From School Library Journal
Grade 7 Up-For this book, Jacob, a biracial teen, wrote letters to English teachers, organizations, and others to solicit submissions from young women across the country about their experiences as teenagers of color. The result is a moving collection of essays and poems about family, friendships, sex, love, loss, identity, racism, and oppression. It is clear from the frank and deeply personal nature of the entries that the authors write from their hearts. The pieces are each prefaced by comments from Jacob in which she relates her own experience about the topic at hand or offers a reaction to it. Readers will see themselves reflected in some writings and will be enlightened by others.
Ajoke' T. I. Kokodoko, Oakland Public Library, CA
Copyright 2002 Reed Business Information, Inc.

From Booklist
"Teen girls all over the country feel this way!
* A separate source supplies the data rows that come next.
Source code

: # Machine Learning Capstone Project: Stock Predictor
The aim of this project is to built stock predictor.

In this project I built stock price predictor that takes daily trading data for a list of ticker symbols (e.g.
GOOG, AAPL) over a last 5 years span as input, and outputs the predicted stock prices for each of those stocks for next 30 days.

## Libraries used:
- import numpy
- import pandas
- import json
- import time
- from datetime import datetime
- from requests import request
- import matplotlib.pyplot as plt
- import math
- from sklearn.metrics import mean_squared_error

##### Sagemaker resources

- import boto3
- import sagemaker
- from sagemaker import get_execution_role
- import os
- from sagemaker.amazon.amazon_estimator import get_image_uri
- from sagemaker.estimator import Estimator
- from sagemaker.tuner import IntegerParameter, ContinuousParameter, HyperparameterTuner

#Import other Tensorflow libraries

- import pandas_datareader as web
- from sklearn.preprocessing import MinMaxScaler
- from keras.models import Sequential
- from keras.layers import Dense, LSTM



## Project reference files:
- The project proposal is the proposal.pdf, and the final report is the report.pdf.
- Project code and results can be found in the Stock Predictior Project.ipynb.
We are angry at not belonging." Jacob, a biracial teen from South Dakota, wrote this book in response to other titles about teen girls' experiences, such as Mary Pipher's Reviving Ophelia (1994) and Sara Shandler's Ophelia Speaks (1999), that she felt didn't adequately represent girls of color. The result is a volume that intersperses short poems and prose selections written by teens of color from all over the country. The selections reflect the expected unevenness of quality, and Jacob's chatty prefaces to each piece frequently seem intrusive. But the writers speak about the issues that matter most to teens (self-image, family, sex, love, abuse, pride, education, courage, race, and beauty), and Jacob's voice in her general introduction is clear and completely her own--direct, insightful, angry, and alternately adolescent (awesome is a favorite word) and adult. Teens will be the largest audience for this, but adult browsers will find the range of voices and experiences enlightening. Gillian Engberg
Copyright © American Library Association. All rights reserved


Customer Reviews

A must for Teen Book Clubs or Women's Studies courses!5
As a former professor of psychology and women's studies and current director of a center for girls in NYC, I would like to say this book is a must-read. For all those who have lamented the "white" slant on the information that is available about teen girls' issues, this book fills a void. Iris Jacobs weaves together essays, poems, and stories with an engaging style that is both sophisticated and accessible. I think this book is a wonderful choice for teen book clubs and a must for women's studies courses.

one of the best5
Ms. Jacob provides a much needed forum for the voices of young women of color to be heard. The book is well-suited for use by both high school and college courses, but is written in a style that would also appeal to any young woman of color as well as those who are involved with them as parents, teachers and friends. The stories are both personal and inspiring. Highly recommended.